Einstein’s Monsters
Last Updated on May 5, 2015, by eNotes Editorial. Word Count: 273
In an interview, Martin Amis observed that EINSTEIN’S MONSTERS “grew out of a crude coincidence of impending fatherhood and finally reading Jonathan Schell’s book THE FATE OF THE EARTH,” an articulate disquisition on the dangers of nuclear war and the steps necessary to prevent that catastrophe. Amis addresses these issues first in an introductory essay, “Thinkability,” which echoes Schell’s warning, and then in five short stories that move from the present, with its overwhelming anxiety caused by the ever-present fear of world annihilation, to a future, less than a century away, when that overwhelming dread becomes reality.
As the stories range from present to future, they also employ different genres. “Bujak and the Strong Force” and “Insight at Flame Lake,” which open the book, purport to be realistic reporting. “The Time Disease” resembles George Orwell’s 1984 and Aldous Huxley’s BRAVE NEW WORLD in its depiction of a dystopia not too far away.

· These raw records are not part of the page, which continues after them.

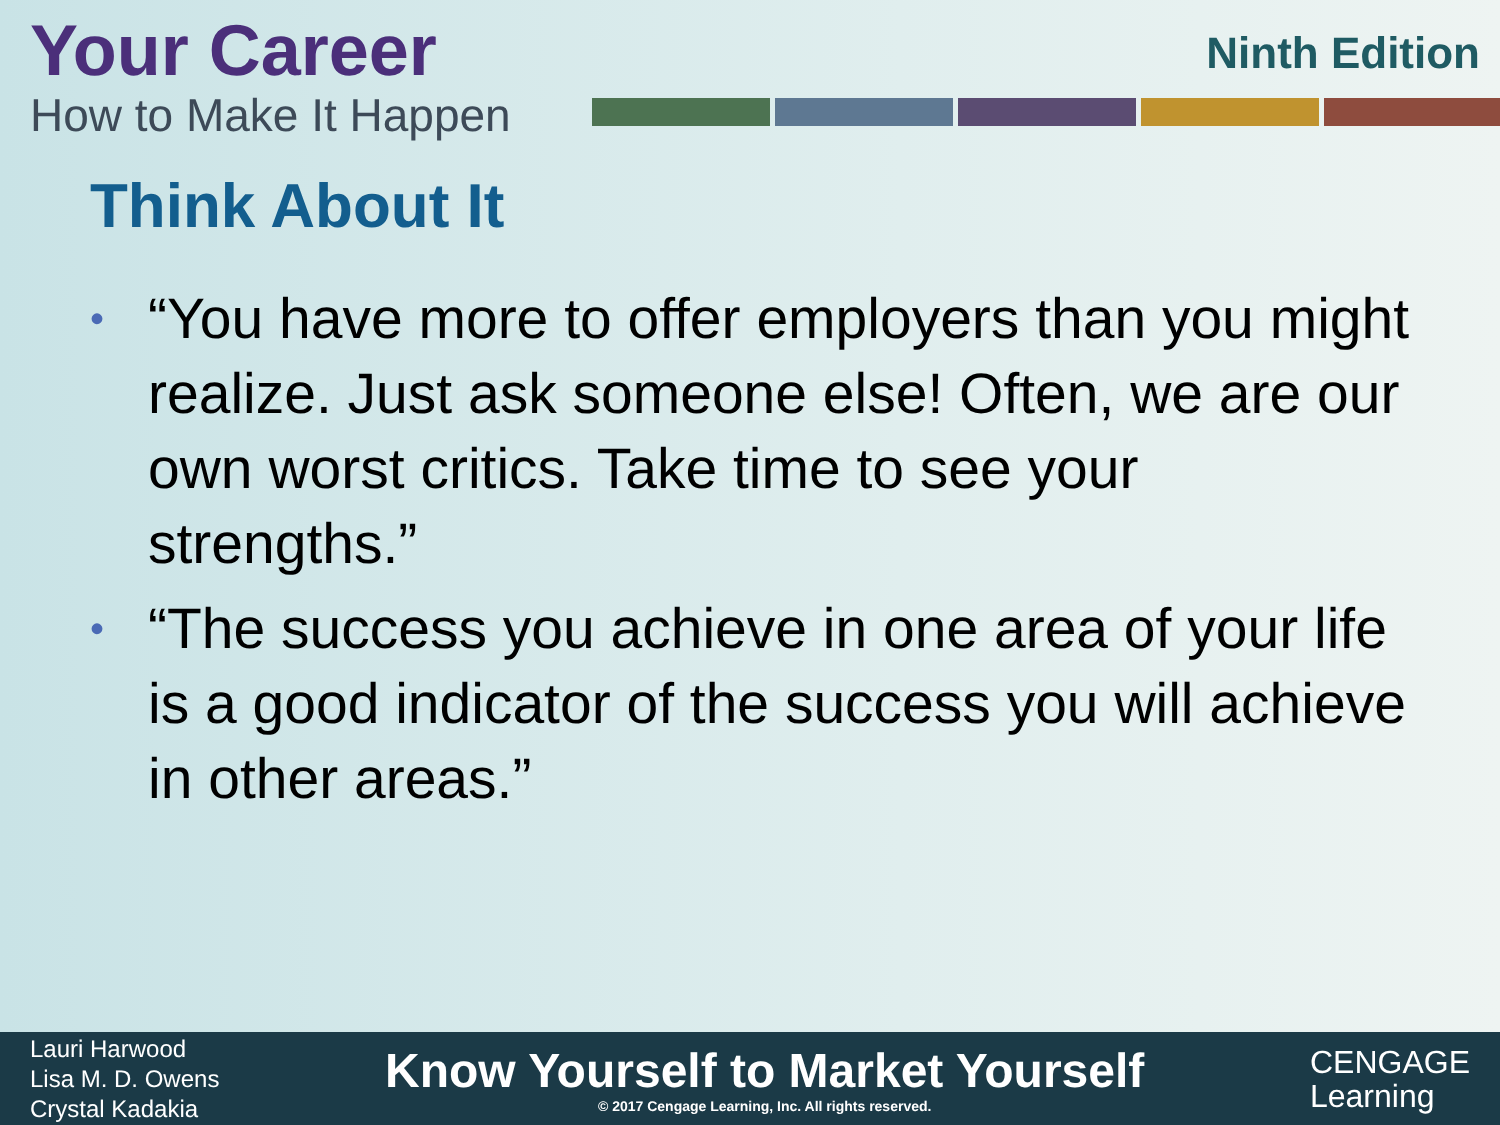Your Career
How to Make It Happen
Ninth Edition
Think About It
• “You have more to offer employers than you might realize. Just ask someone else! Often, we are our own worst critics. Take time to see your strengths.”
• “The success you achieve in one area of your life is a good indicator of the success you will achieve in other areas.”
Lauri Harwood
Lisa M. D. Owens
Crystal Kadakia
Know Yourself to Market Yourself
© 2017 Cengage Learning, Inc. All rights reserved.
CENGAGE
Learning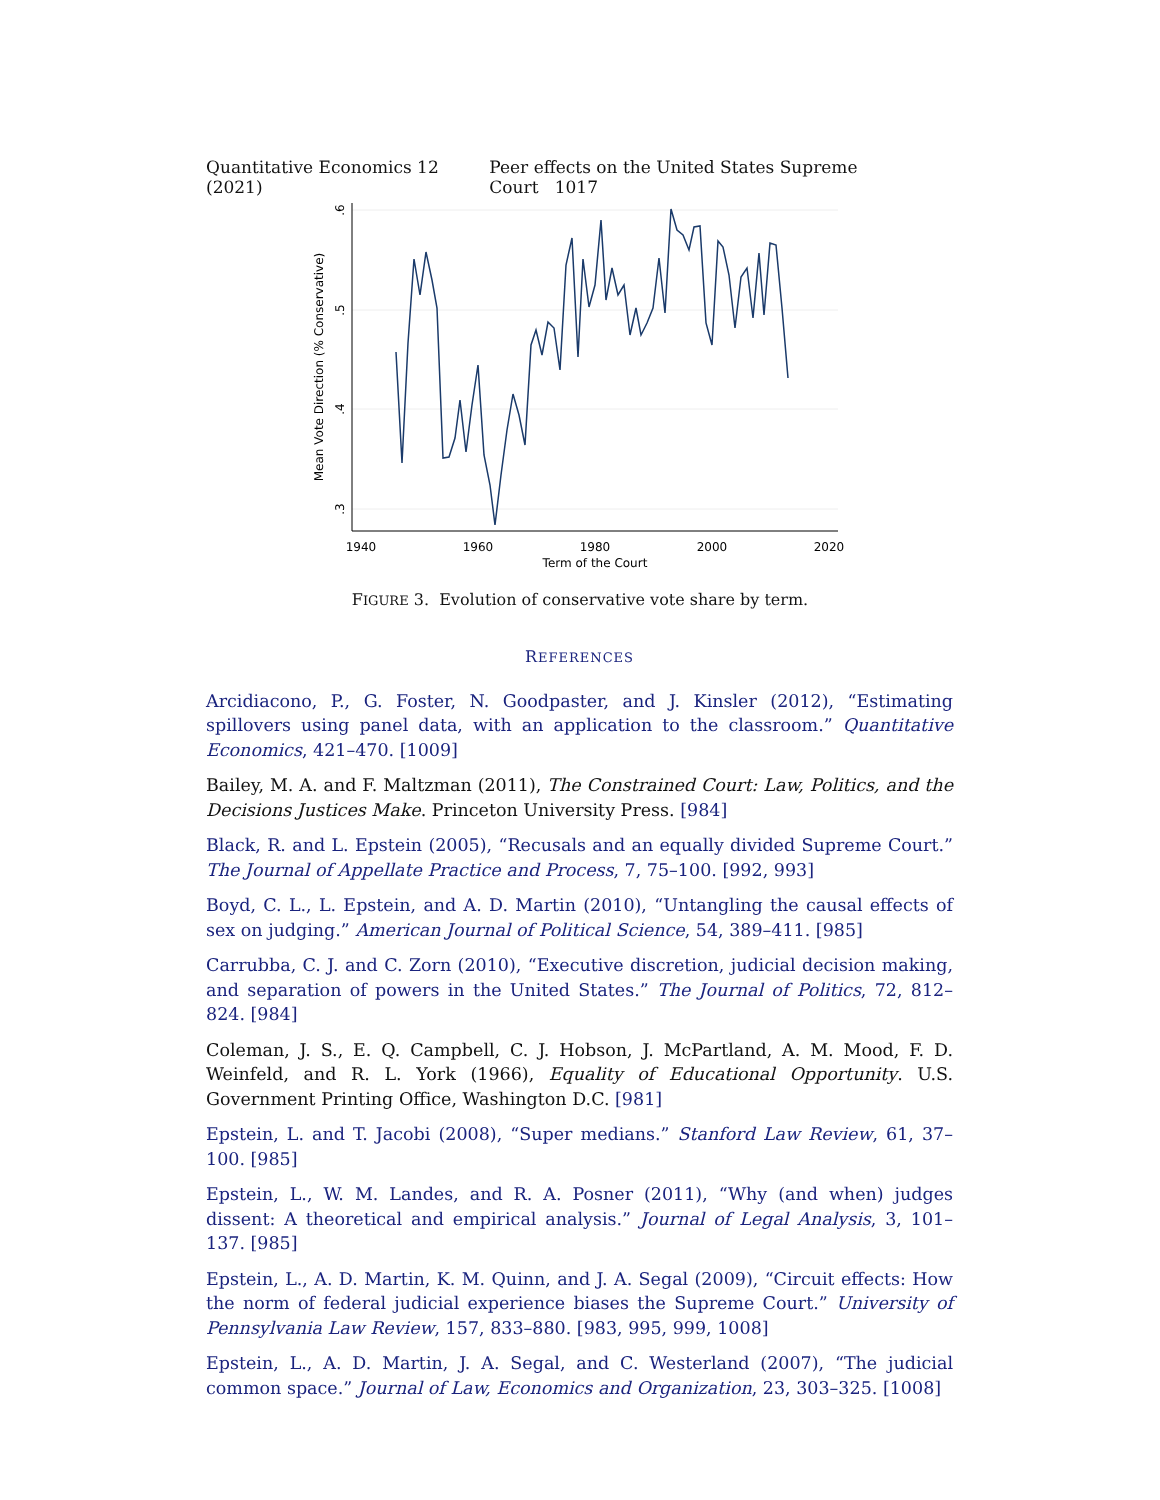Quantitative Economics 12 (2021) Peer effects on the United States Supreme Court 1017
.6
.5
.4
.3
Mean Vote Direction (% Conservative)
1940
1960
1980
2000
2020
Term of the Court
FIGURE 3. Evolution of conservative vote share by term.
REFERENCES
Arcidiacono, P., G. Foster, N. Goodpaster, and J. Kinsler (2012), “Estimating spillovers using panel data, with an application to the classroom.” Quantitative Economics, 421–470. [1009]
Bailey, M. A. and F. Maltzman (2011), The Constrained Court: Law, Politics, and the Decisions Justices Make. Princeton University Press. [984]
Black, R. and L. Epstein (2005), “Recusals and an equally divided Supreme Court.” The Journal of Appellate Practice and Process, 7, 75–100. [992, 993]
Boyd, C. L., L. Epstein, and A. D. Martin (2010), “Untangling the causal effects of sex on judging.” American Journal of Political Science, 54, 389–411. [985]
Carrubba, C. J. and C. Zorn (2010), “Executive discretion, judicial decision making, and separation of powers in the United States.” The Journal of Politics, 72, 812–824. [984]
Coleman, J. S., E. Q. Campbell, C. J. Hobson, J. McPartland, A. M. Mood, F. D. Weinfeld, and R. L. York (1966), Equality of Educational Opportunity. U.S. Government Printing Office, Washington D.C. [981]
Epstein, L. and T. Jacobi (2008), “Super medians.” Stanford Law Review, 61, 37–100. [985]
Epstein, L., W. M. Landes, and R. A. Posner (2011), “Why (and when) judges dissent: A theoretical and empirical analysis.” Journal of Legal Analysis, 3, 101–137. [985]
Epstein, L., A. D. Martin, K. M. Quinn, and J. A. Segal (2009), “Circuit effects: How the norm of federal judicial experience biases the Supreme Court.” University of Pennsylvania Law Review, 157, 833–880. [983, 995, 999, 1008]
Epstein, L., A. D. Martin, J. A. Segal, and C. Westerland (2007), “The judicial common space.” Journal of Law, Economics and Organization, 23, 303–325. [1008]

The most successful of the stories, though, are the final two, set in the aftermath of nuclear holocaust. “The Little Puppy That Could” brilliantly retells the Greek myth of Perseus and Andromeda and actually holds out a measure of hope for the survival not only of the human race but also of those qualities--love, devotion, sacrifice--that alone make survival worthwhile. Bleaker is the final tale, “The Immortals,” told by one of the last survivors as he broods over the imminent end of mankind.
Grim and frightening as these stories are, they are powerful pleas to avoid global suicide, to “be careful,” to “try and stay a little longer,” as the narrator of “The Immortals” urges too late.